Related: Key Phases Of The Franchising Relationship

To prevent analysis paralysis and ensure you can get set to make the most of franchising, I can offer four top tips for selecting the best franchise opportunity for you:

1. Choose a credible brand

As you shortlist franchisors that appeal to you, go beyond what they tell you about themselves and find out about what people are saying about them. Do social media searches to find out how consumers are reacting to the product or service offered, pricing and customer service. Your franchise fee should buy you a halo effect thanks to your franchisor’s good reputation. Too much negativity around the brand will affect the potential success of your franchise, from your ability to attract customers and the turnover and profit you can hope to generate.

2. Look for a proven business model

A worthwhile franchise shares with franchisees the intellectual property it has developed over the years. It has created and grown this business model over time, knocking off rough edges and fine-tuning systems for mistakes as they become apparent. Check the brand’s news history online as well as its own sales material. Be wary of any franchise that claims to be perfect or invincible.

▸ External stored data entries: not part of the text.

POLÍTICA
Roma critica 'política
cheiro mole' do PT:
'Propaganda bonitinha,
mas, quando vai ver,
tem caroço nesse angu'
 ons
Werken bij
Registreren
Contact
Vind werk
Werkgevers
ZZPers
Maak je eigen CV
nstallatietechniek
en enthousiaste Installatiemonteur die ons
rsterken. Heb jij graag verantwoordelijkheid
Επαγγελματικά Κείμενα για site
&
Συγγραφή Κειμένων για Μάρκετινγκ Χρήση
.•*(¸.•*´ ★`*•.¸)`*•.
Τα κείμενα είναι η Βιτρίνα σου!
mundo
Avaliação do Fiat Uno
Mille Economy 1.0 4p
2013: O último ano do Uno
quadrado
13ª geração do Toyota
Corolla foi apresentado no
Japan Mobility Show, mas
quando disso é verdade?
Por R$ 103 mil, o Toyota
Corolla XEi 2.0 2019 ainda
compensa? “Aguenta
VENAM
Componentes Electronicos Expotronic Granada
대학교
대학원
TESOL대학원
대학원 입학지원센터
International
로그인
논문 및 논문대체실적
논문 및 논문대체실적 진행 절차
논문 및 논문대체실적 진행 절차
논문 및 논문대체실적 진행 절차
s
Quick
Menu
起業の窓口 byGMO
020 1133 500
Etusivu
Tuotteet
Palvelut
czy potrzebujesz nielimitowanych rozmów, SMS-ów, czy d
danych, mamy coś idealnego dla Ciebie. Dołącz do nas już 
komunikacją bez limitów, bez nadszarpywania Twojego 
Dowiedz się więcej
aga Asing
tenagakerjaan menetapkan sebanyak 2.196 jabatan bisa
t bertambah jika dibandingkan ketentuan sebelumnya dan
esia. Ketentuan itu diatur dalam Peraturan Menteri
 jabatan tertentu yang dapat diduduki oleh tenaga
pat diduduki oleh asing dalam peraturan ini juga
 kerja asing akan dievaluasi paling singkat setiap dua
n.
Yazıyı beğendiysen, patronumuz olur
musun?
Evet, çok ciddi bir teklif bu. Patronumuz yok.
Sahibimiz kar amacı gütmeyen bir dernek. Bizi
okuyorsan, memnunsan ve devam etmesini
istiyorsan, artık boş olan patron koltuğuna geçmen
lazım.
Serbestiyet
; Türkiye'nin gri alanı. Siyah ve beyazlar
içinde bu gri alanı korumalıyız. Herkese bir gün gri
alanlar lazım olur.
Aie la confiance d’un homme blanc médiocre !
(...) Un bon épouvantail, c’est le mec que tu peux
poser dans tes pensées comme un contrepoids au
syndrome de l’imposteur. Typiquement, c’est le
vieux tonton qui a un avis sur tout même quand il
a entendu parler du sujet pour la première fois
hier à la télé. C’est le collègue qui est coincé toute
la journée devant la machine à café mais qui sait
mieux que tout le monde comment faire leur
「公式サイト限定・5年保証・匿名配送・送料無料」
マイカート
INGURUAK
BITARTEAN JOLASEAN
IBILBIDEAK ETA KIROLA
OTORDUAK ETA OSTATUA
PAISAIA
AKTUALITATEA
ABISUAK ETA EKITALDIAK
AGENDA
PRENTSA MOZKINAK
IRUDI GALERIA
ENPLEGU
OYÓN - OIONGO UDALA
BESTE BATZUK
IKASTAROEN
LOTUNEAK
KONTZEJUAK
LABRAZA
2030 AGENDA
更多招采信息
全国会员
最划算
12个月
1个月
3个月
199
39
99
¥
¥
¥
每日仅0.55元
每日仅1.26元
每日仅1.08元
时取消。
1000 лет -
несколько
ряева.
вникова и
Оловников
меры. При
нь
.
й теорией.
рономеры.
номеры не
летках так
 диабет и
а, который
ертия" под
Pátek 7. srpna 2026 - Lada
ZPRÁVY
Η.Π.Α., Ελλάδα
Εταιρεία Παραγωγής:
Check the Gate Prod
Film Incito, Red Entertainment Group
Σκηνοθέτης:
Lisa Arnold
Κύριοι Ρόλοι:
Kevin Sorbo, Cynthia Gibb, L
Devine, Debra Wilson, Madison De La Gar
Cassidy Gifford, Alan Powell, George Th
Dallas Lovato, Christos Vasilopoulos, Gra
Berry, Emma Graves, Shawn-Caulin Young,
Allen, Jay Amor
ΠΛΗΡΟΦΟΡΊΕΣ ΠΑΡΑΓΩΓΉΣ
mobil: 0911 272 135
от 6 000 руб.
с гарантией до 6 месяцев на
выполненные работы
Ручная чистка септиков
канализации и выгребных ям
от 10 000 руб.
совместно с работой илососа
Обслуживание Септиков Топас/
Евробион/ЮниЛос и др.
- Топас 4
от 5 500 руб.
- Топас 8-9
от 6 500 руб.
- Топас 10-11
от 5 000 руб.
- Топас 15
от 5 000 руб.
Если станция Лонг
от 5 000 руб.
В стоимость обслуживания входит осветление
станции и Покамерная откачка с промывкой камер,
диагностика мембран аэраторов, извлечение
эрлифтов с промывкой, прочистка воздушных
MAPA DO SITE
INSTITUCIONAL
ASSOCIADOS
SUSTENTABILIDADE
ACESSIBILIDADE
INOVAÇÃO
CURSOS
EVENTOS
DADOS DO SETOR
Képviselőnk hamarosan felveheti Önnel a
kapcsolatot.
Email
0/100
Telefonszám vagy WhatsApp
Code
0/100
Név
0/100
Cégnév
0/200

Nobody is – so either it has something to hide or it is fooling itself. Either way, such a brand is not keeping its eyes open to navigate the brand and its franchisees through the changing fortunes of business.

Related: Thinking Of Going Into Franchising?

3. Check the support systems

Getting relationships and systems right is vital in business success. They have become even more important since we founded Cash Converters nearly 25 years ago because the volume of legal compliance has mushroomed. Make sure that the franchises you shortlist offer you support in coping with this and that those running the brand are in touch with what happens on the ground in the franchisees’ stores. At Cash Converters, for example, our front-end support staff are in stores every day and the directors devote three days each month to visiting stores. This ensures that our expertise is available to guide the franchisees through any business issues they face.

4. Follow the recipe

When you sign up with a franchisor, you receive access to its business model, including the “recipe” for running your franchise. This forms a kind of safety net so you do not need to reinvent a wheel when setting up your business. But you cannot complain that the business model does not work if you do not implement it. This is one of those times when you must follow the recipe to bake the cake successfully. If you are not the kind of person who wants to do that, then think again about whether franchising is for you.